▶ Supplied passage
###### PyTorch’s autograd:
 You computed the gradient of a composition of functions:the model and the loss—with respect to their innermost parameters—w and b—by propagating derivatives backward via the chain rule. The basic requirement is that all functions you’re dealing with are differentiable analytically. In this case, you can compute the gradient (which we called “the rate of change of the loss”) with respect to the parameters in one sweep. If you have a complicated model with millions of parameters, as long as the model is differentiable, computing the gradient of  loss with respect to parameters amounts to writing the analytical expression for the derivatives and evaluating them once. Granted, writing the analytical expression for the derivatives of a deep composition of linear and nonlinear functions isn’t easy and quick, either.


 This situation is where PyTorch tensors come to the rescue, with a PyTorch component called autograd. PyTorch tensors can remember where they come from in terms
 of the operations and parent tensors that originated them, and they can provide the
 chain of derivatives of such operations with respect to their inputs automatically. You
 won’t need to derive your model by hand; given a forward expression, no matter how
 nested, PyTorch provides the gradient of that expression with respect to its input
 parameters automatically.

▶ Raw data

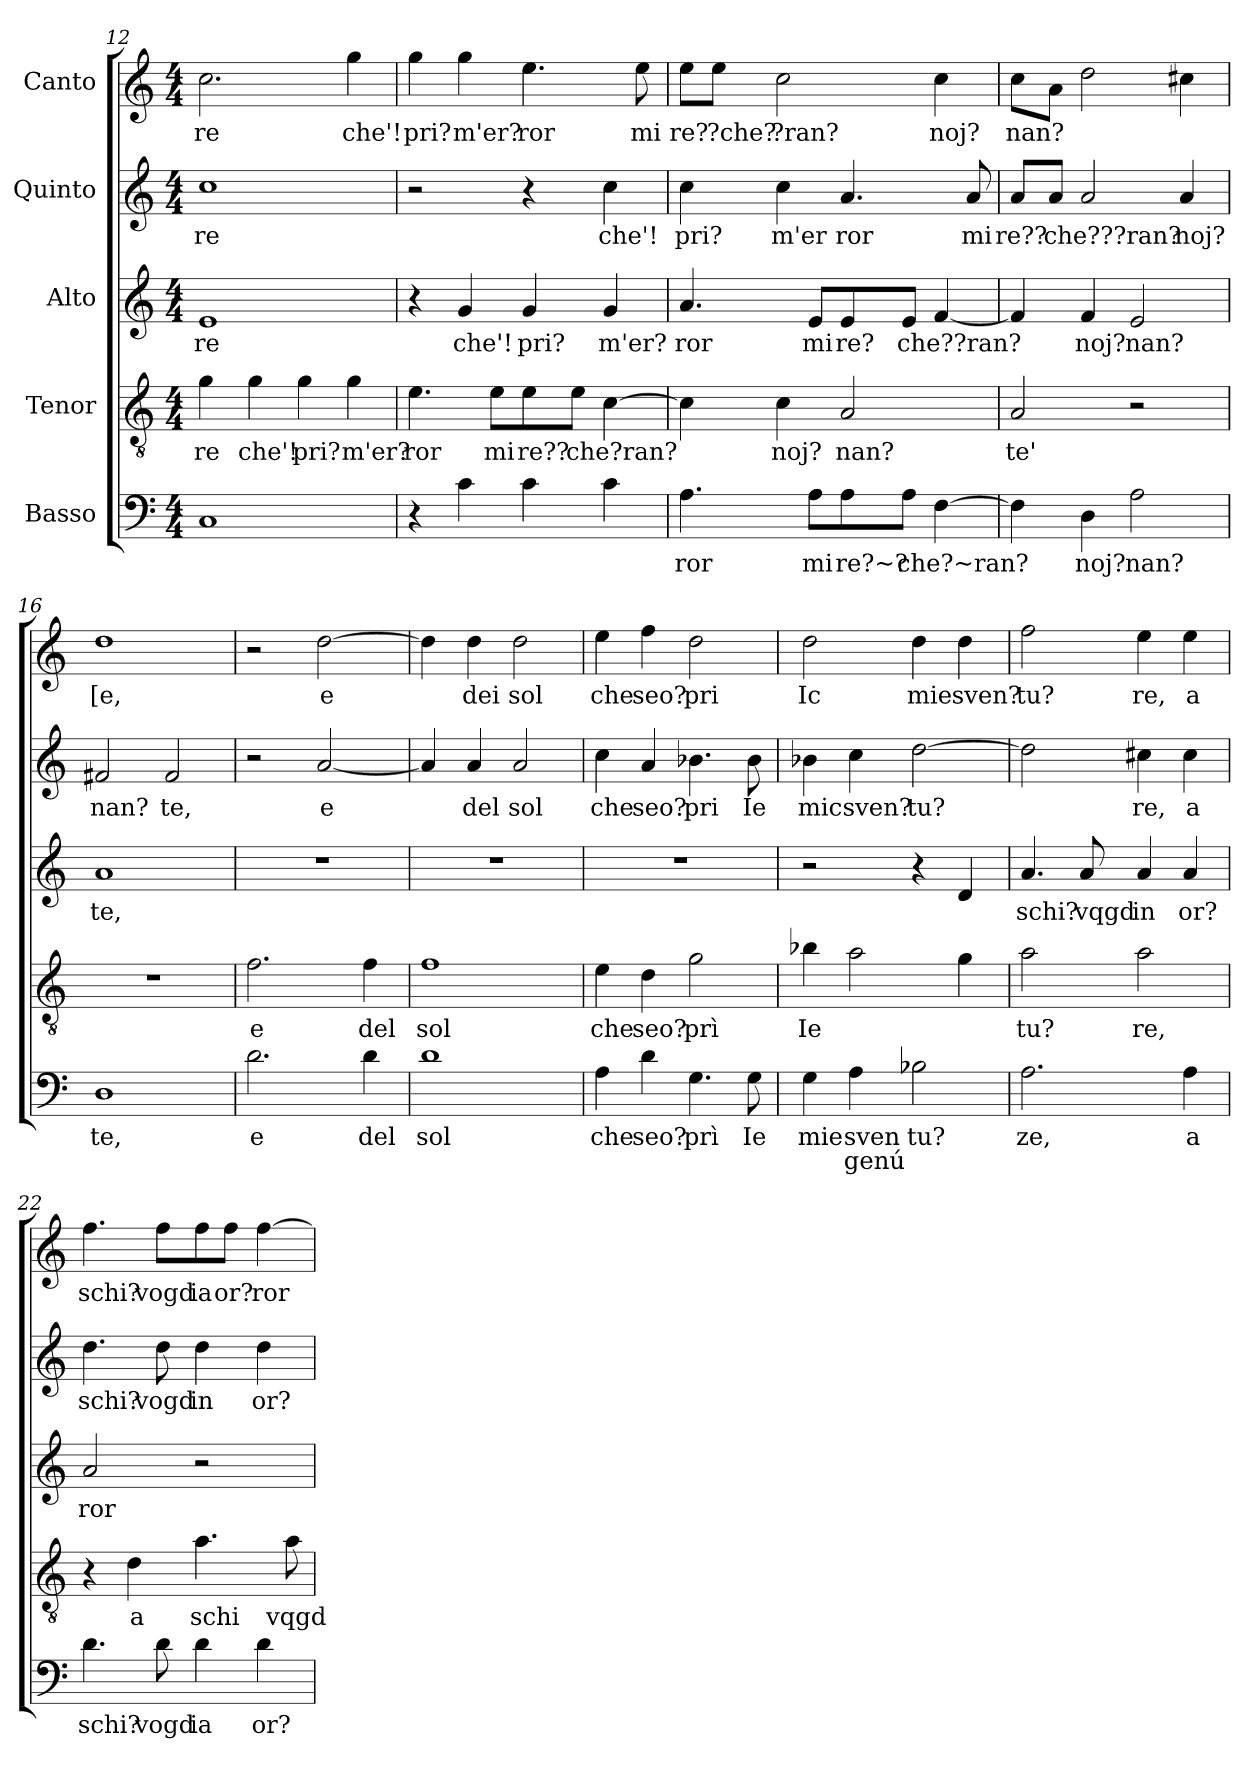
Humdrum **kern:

▶ Goal 1
Rewrite the part of the passage on PyTorch's autograd that opens with the words "This situation is" and closes with "parameters automatically.", switching "parent tensors" to "source tensors".
▶ Goal 2
Pick up the passage on PyTorch's autograd after its final sentence and continue it.

▶ Output 1
This situation is where PyTorch tensors come to the rescue, with a PyTorch component called autograd. PyTorch tensors can remember where they come from in terms
 of the operations and source tensors that originated them, and they can provide the
 chain of derivatives of such operations with respect to their inputs automatically. You
 won’t need to derive your model by hand; given a forward expression, no matter how
 nested, PyTorch provides the gradient of that expression with respect to its input
 parameters automatically.

▶ Output 2
     Rewrite the thermometer calibration code, this time using 
    autograd:

In [22]:
import torch

In [23]:
t_c = [0.5,  14.0, 15.0, 28.0, 11.0,  8.0,  3.0, -4.0,  6.0, 13.0, 21.0]
t_u = [35.7, 55.9, 58.2, 81.9, 56.3, 48.9, 33.9, 21.8, 48.4, 60.4, 68.4] 
t_c = torch.tensor(t_c)
t_u = torch.tensor(t_u)

In [24]:
def model(t_u, w, b): 
    return w * t_u + b

In [25]:
def loss_fn(t_p, t_c):  
    squared_diffs = (t_p - t_c)**2
    return squared_diffs.mean()

Initialize a parameters tensor:


In [26]:
params = torch.tensor([1.0, 0.0], requires_grad=True) 

The requires_grad=True argument to the tensor constructor, that argument
 is telling PyTorch to track the entire family tree of tensors resulting from operations on params. 

 In other words, any tensor that has params as an ancestor has access to the
 chain of functions that were called to get from params to that tensor.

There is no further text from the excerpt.